Work instructions: Every line below from the one with "Breast MRI (dynamic" through the one with "Structures marked on" is to be repeated exactly, with no picture among them.

◆ ◆ ◆ ◆

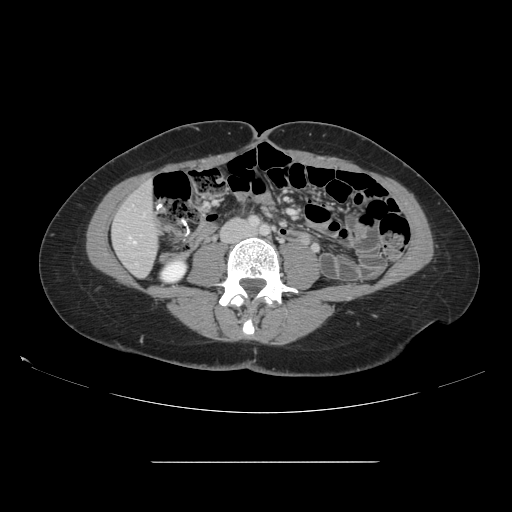
Contrast-enhanced abdominal CT, one axial slice. Slice 28 of 151 in the series (ordered by position). Intravenous contrast given. Soft-tissue window (W 400 / L 40 HU). 2.5 mm slice thickness. 512 × 512 image matrix. Case-level facts recorded for this patient, not image findings: patient: female, age 52 years at operation; diagnosis: colorectal cancer liver metastases, imaged before liver resection; multiple liver metastases: yes; largest metastasis: 3 cm.
Annotated regions visible in this slice (outlined manually by an expert reader):
- hepatic veins: box from (x=133, y=241) to (x=135, y=243) px
- liver: (x=113, y=185)–(x=158, y=276)
- planned liver remnant (the part of the liver to remain after resection): (x=113, y=185)–(x=158, y=277)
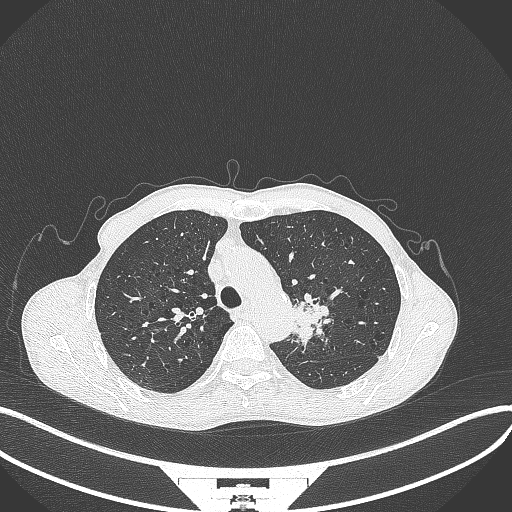
Chest CT, one axial slice; 120 kVp; lung window (W 1500 / L -600 HU); 512 × 512 image matrix. Patient: male, 65 years. Case-level facts recorded for this patient, not image findings: clinical TNM (as recorded): T2b N0 M0.
Outlined on this slice (bounding box drawn by a radiologist):
- lung tumour (recorded histology: adenocarcinoma): bounding box (x1, y1, x2, y2) in pixels: (292, 284, 330, 350)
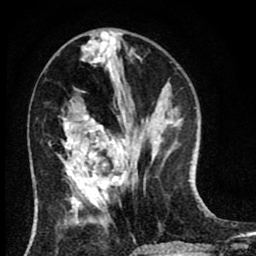
Breast MRI (dynamic contrast-enhanced), one axial slice. Position 30 of 80 along the scan axis. Cropped to one breast. Dynamic contrast-enhanced series, time point 2 of 8 at this slice position (early post-contrast). 1.5 T. TE 2.7 ms, TR 6.6 ms. 2 mm slice thickness. 256 × 256 image matrix, field of view 150 × 150 mm. Female patient.
Outlined on this slice (semi-automatically segmented with operator editing):
- enhancing-tissue mask used for the functional tumour volume (all voxels passing the contrast-enhancement thresholds inside the analysis volume; usually the tumour): bounding box <50,116,124,195> (left, top, right, bottom; pixels)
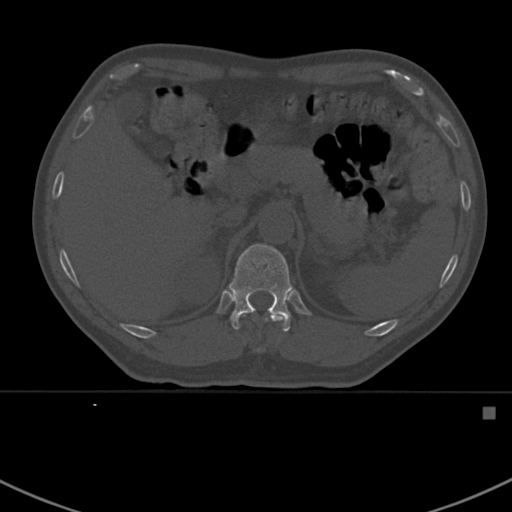
CT including the spine, one axial slice; slice 335 of 412 in the series (ordered by position); reconstruction kernel Br40s; 120 kVp; bone window (W 1800 / L 400 HU); 1.5 mm slice thickness; 512 × 512 image matrix, field of view 358 × 358 mm. Male patient, age 59 years. Case-level facts recorded for this patient, not image findings: primary cancer: prostate.
Annotated regions visible in this slice (semi-automatic segmentation, software-assisted and operator-edited):
- T11 vertebra: bounding box [x1, y1, x2, y2] px = [266, 315, 283, 322]
- T12 vertebra: [229, 244, 293, 332]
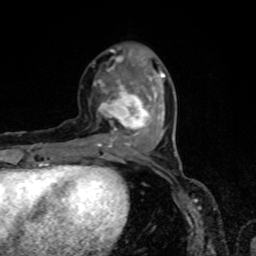
Breast MRI, one axial slice. Position 26 of 80 along the scan axis. Cropped to one breast. Dynamic contrast-enhanced series, time point 2 of 8 at this slice position (early post-contrast). 1.5 T. TE 4.2 ms, TR 7 ms. 2 mm slice thickness. 256 × 256 image matrix, field of view 160 × 160 mm. Female patient.
Structures marked on this image (semi-automatically segmented with operator editing):
- enhancing-tissue mask used for the functional tumour volume (all voxels passing the contrast-enhancement thresholds inside the analysis volume; usually the tumour): bounding box <74,50,165,149> (left, top, right, bottom; pixels)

◆ ◆ ◆ ◆

Reply:
Breast MRI (dynamic contrast-enhanced), one axial slice. Position 30 of 80 along the scan axis. Cropped to one breast. Dynamic contrast-enhanced series, time point 2 of 8 at this slice position (early post-contrast). 1.5 T. TE 2.7 ms, TR 6.6 ms. 2 mm slice thickness. 256 × 256 image matrix, field of view 150 × 150 mm. Female patient.
Outlined on this slice (semi-automatically segmented with operator editing):
- enhancing-tissue mask used for the functional tumour volume (all voxels passing the contrast-enhancement thresholds inside the analysis volume; usually the tumour): bounding box <50,116,124,195> (left, top, right, bottom; pixels)
CT including the spine, one axial slice; slice 335 of 412 in the series (ordered by position); reconstruction kernel Br40s; 120 kVp; bone window (W 1800 / L 400 HU); 1.5 mm slice thickness; 512 × 512 image matrix, field of view 358 × 358 mm. Male patient, age 59 years. Case-level facts recorded for this patient, not image findings: primary cancer: prostate.
Annotated regions visible in this slice (semi-automatic segmentation, software-assisted and operator-edited):
- T11 vertebra: bounding box [x1, y1, x2, y2] px = [266, 315, 283, 322]
- T12 vertebra: [229, 244, 293, 332]
Breast MRI, one axial slice. Position 26 of 80 along the scan axis. Cropped to one breast. Dynamic contrast-enhanced series, time point 2 of 8 at this slice position (early post-contrast). 1.5 T. TE 4.2 ms, TR 7 ms. 2 mm slice thickness. 256 × 256 image matrix, field of view 160 × 160 mm. Female patient.
Structures marked on this image (semi-automatically segmented with operator editing):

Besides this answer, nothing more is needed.